Stead committed offenses on August 22, 1990. The drug offender surcharge statute was not annexed to the charged offenses on that date; accordingly, retroactive application of the statute to Stead makes more onerous the punishment for Stead’s crime after its commission, in contravention of the prohibitions against ex post facto laws.
See Aguayo,
840 P.2d at 339;
Thomas,
832 P.2d at 199.
C.
The People contend that the surcharge is not a punishment, but rather a nonpunitive, compensatory payment assessed against convicted drug offenders. The People argue that there is no deterrent or retributive purpose to the surcharge.
The People’s contentions are not persuasive.

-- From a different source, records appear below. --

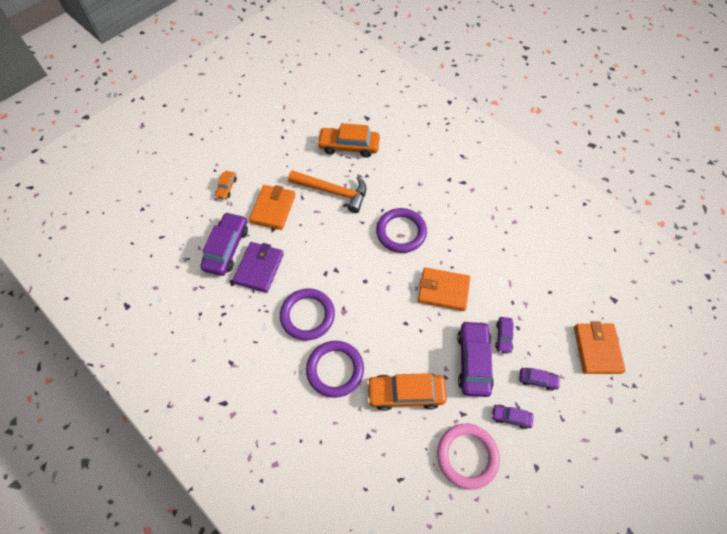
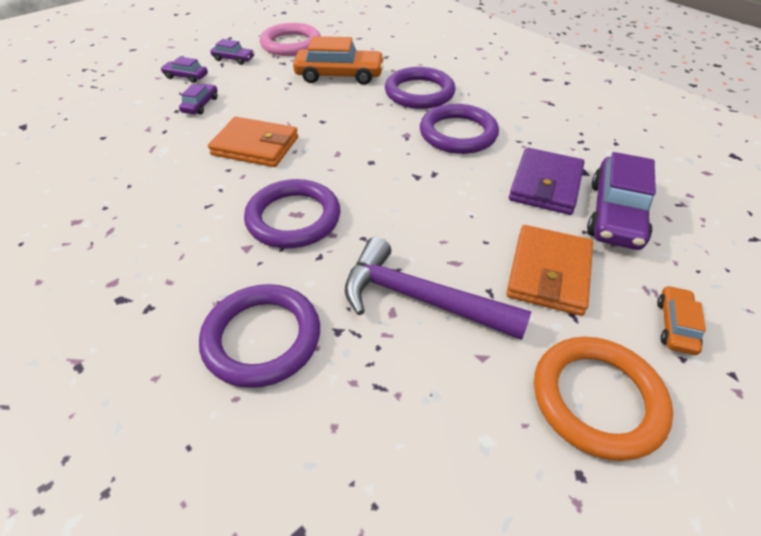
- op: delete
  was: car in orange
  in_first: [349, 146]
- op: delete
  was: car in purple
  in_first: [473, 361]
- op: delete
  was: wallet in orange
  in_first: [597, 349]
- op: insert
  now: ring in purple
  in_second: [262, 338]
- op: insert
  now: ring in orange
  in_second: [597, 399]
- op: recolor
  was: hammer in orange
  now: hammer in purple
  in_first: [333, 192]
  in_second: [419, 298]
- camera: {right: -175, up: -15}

A punishment is defined as “[a]ny fine, penalty, or confinement inflicted upon a person by the authority of the law ... for some crime or offense committed by him.”
Black’s Law Dictionary
1234 (6th ed. 1990);
People v. Vanderpool,
20 Cal.2d 746, 128 P.2d 513, 515 (1942). The surcharge at issue is part of Colorado’s criminal code; it is only available as a sanction after an individual has been convicted of, or entered a plea of guilty to, a drug-related offense specified in the criminal code. § 18-19-103(1), 8B C.R.S. (1992 Supp.). The amount of the fine imposed is correlated to the degree of felony committed; for example, a person convicted of a class 6 felony is required to pay a fine of $500 dollars, while a person convicted of a class 4 felony is required to pay a fine of $1,000, while a person convicted of a class 2 felony is required to pay a fine of $3,000. § 18-19-103(1).

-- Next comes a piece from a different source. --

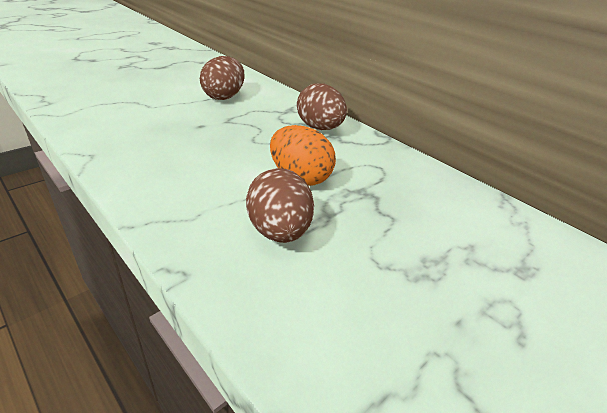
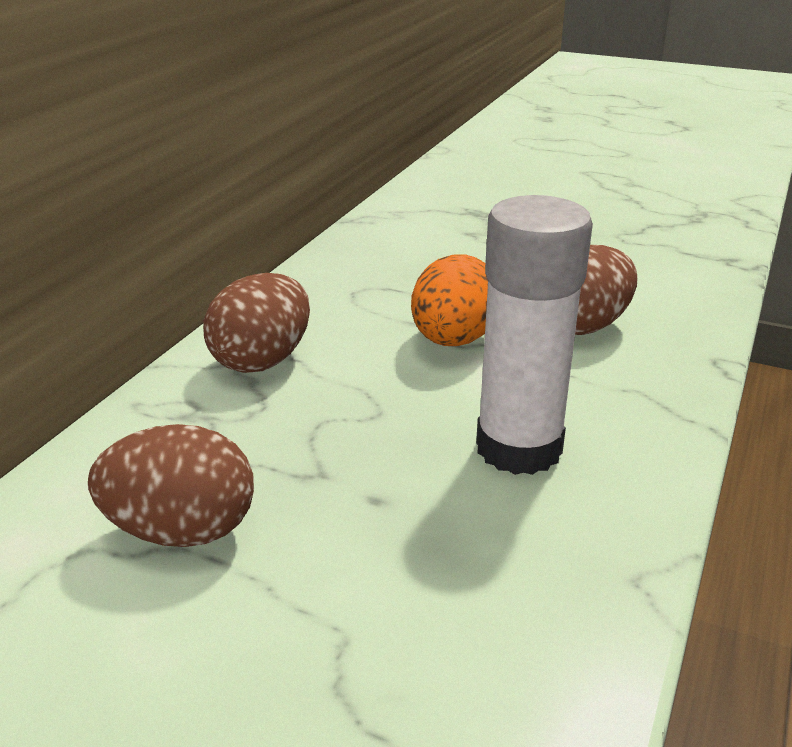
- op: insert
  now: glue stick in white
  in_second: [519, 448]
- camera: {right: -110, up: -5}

Additionally, ninety percent of all moneys collected are directed, by statute, to be deposited in a fund which in turn finances a system of programs for education and treatment of substance abuse by offenders. § 16 — 11.5—102(l)(b), -102(2), 8B C.R.S. (1992 Supp.). The programs are required by statute to “provide a continuum of education and treatment ... for each offender as he proceeds through the criminal justice system, and may include ... self-help groups, group counseling, individual counseling, outpatient treatment, inpatient treatment, day care, or treatment in a therapeutic community.” § 16-11.5 — 102(l)(b). The surcharge thus directly serves the purposes of prevention and rehabilitation.
See
Wayne LaFave & Austin Scott,
Substantive Criminal Law
§ 1.5, 31-36 (1986) (stating that prevention aims to deter the criminal himself from committing further crimes, and rehabilitation serves to return a convicted criminal to society after giving him appropriate treatment).
The legislative scheme thus reveals that the surcharge is properly characterized as a punishment imposed only on persons convicted of drug-related offenses, in part to finance treatment programs designed to rehabilitate those convicted persons.

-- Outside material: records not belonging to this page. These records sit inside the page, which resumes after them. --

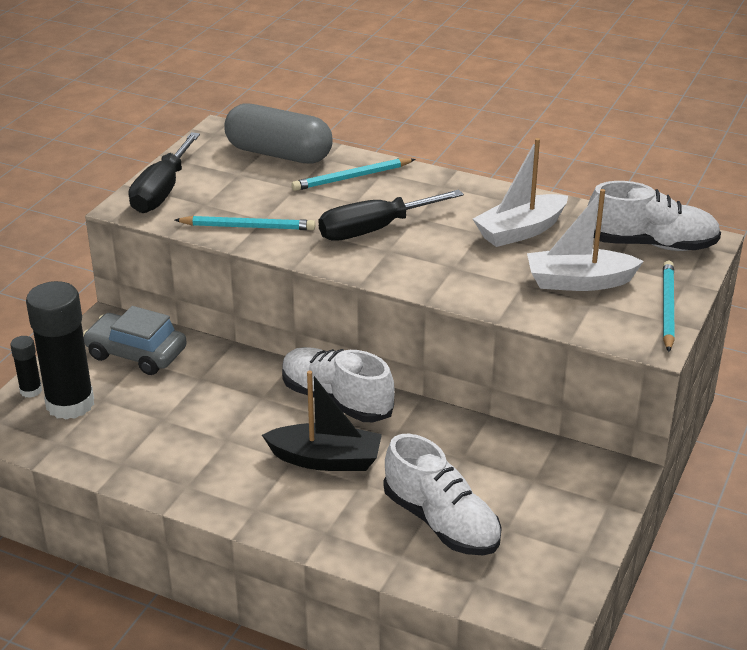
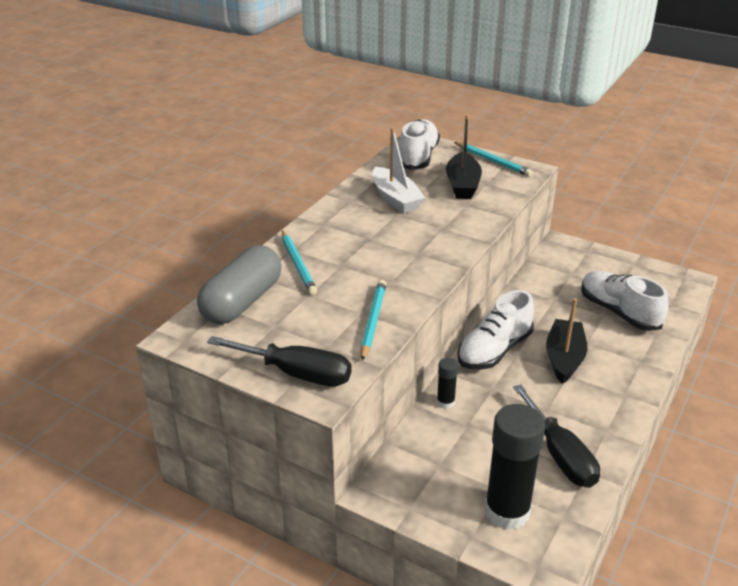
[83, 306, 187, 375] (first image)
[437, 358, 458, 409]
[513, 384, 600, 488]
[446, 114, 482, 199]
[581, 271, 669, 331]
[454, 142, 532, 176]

See In re Petition of the State of Delaware,
603 A.2d 814, 816-18 (Del.1992) (applying the
Colder
test and concluding that an increase in a penalty activated only by a criminal conviction violated the ex post facto clause of the state constitution). As such, the surcharge is appropriately scrutinized against the constitutional provisions prohibiting ex post facto legislation.
III.
We reverse the district court order and remand the case for proceedings consistent with this opinion.